In November of 2015, Rema Rainsford-Hunt was mauled by three pit bulls that she was taking care of for a friend. Recently, Rainsford-Hunt announced that she is launching an education effort that will teach people how to properly select and train dogs.

It’s great that Rainsford-Hunt is trying to help others so that what happened to her doesn’t happen to anyone else, but some people have expressed concern that if too many stipulations are placed on the adoption process through her program, it may decrease the number of dogs who find homes. While many people may see this as an acceptable sacrifice in that it may prevent humans from being injured by aggressive dogs, many dogs that are not adopted are euthanized.
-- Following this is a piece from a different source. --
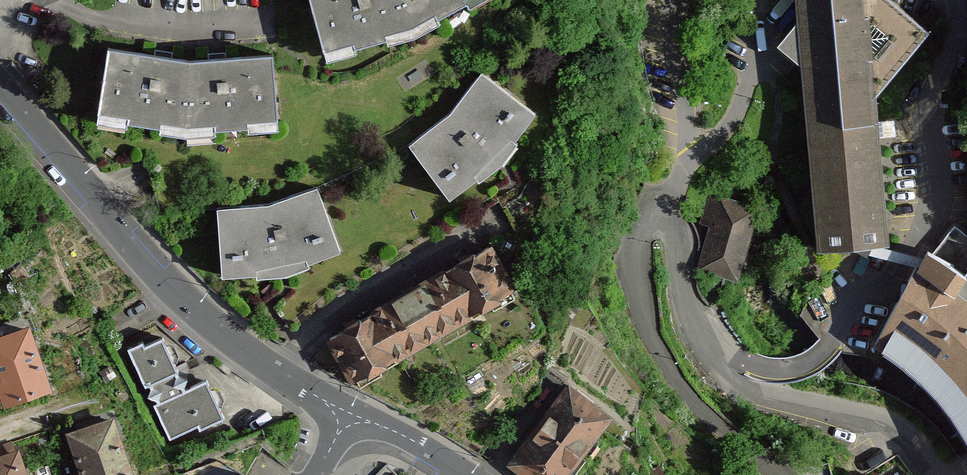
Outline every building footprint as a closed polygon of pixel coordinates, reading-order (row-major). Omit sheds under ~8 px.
[(412,29),(436,16),(438,20),(467,4),(465,0),(311,0),(325,52),(354,44),(355,49),(388,40),(386,36),(412,29)] [(869,255),(872,244),(888,244),(874,101),(931,34),(890,0),(799,0),(800,6),(808,12),(778,48),(814,78),(807,84),(822,249),(850,246),(869,255)] [(218,60),(190,63),(163,58),(109,50),(99,114),(129,119),(128,124),(161,129),(162,124),(189,128),(215,126),(216,131),(249,128),(248,123),(279,121),(273,56),(218,60)] [(494,158),(511,140),(515,142),(536,115),(482,74),(452,115),(410,146),(451,200),(479,179),(476,176),(494,158)] [(283,265),(307,260),(308,264),(341,252),(318,188),(269,206),(218,210),(224,278),(259,275),(258,270),(283,265)] [(756,211),(710,197),(704,219),(715,223),(701,268),(736,279),(756,211)] [(869,255),(915,265),(925,257),(872,244),(869,255)] [(352,328),(331,340),(345,364),(347,363),(362,388),(383,376),(378,369),(398,358),(397,358),(471,315),(471,316),(490,305),(495,312),(516,300),(502,275),(504,273),(489,248),(468,261),(447,273),(411,294),(374,316),(374,315),(352,328)] [(951,294),(966,272),(925,257),(915,265),(866,351),(889,362),(910,378),(937,403),(965,440),(966,443),(966,308),(951,294)] [(21,267),(11,275),(17,284),(29,276),(21,267)] [(951,294),(966,308),(966,271),(966,272),(951,294)] [(7,402),(48,388),(28,332),(0,341),(0,382),(7,402)] [(187,378),(179,376),(177,373),(179,372),(163,338),(145,346),(144,343),(129,349),(146,387),(152,385),(153,387),(149,397),(158,399),(159,402),(154,404),(170,439),(198,426),(200,430),(225,419),(207,380),(186,390),(185,388),(187,378)] [(513,467),(523,474),(566,474),(567,473),(570,474),(576,474),(600,443),(593,438),(609,417),(593,406),(594,404),(572,387),(565,397),(521,456),(513,467)] [(72,437),(85,474),(131,474),(112,422),(102,426),(99,419),(78,426),(81,433),(76,435),(72,437)] [(17,455),(0,461),(0,474),(24,474),(17,455)]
It’s important to look out for other human beings, but we should strive to ensure the well-being of other creatures too.

Humans have bred dogs to be ideal human companions, but this has come at a cost. Most dogs are incapable of living without humans. There’s a reason you don’t hear about wild Chihuahuas or a forest being overrun by pit bulls. Because humans have made it so most dogs are incapable of surviving on their own, we have a responsibility to take care of them even the dogs who seem aggressive or ill-tempered.

It’s true that some owners are better-suited to taking care of certain dogs than other people are, and it may be important to inform an owner about a dog’s temperament for that reason, but we all have a responsibility to try to help dogs simply because they are living creatures, and they are largely dependent on us.  

Most people see cats and dogs as creatures that exist mainly to provide us with joy and companionship. While most of us do have positive mutual relationship with our pets in that we feed and play with them, we do not see ourselves as existing to please them. We often hold the view that pets exist to please us. This is an unhealthy mentality in that it teaches us to view the lives of other living creatures as having less value than our own. While such a mindset may seem harmless when it’s directed towards animals, if it is not unchecked, it may serve as justification for mistreating other humans.

According to the American Society for the Prevention of Cruelty to Animals, approximately 1.5 million shelter animals are euthanized. Why is it that the lives of these animals (which include 670,000 dogs) have so little importance to us? Is it because they are less intelligent than we are? Because they don’t look like us? Because they are incapable of speaking out in their defense?

Saying it’s simply because they aren’t human isn’t a good enough reason for me. It is important to work at establishing more dog training faculties, something that Rainsford-Hunt seems to be trying to do, but we should also try to ensure that dogs who cannot find homes are taken care of in some other way, increasing our efforts to make sure that all dogs are given the opportunity to live happy lives alongside human beings.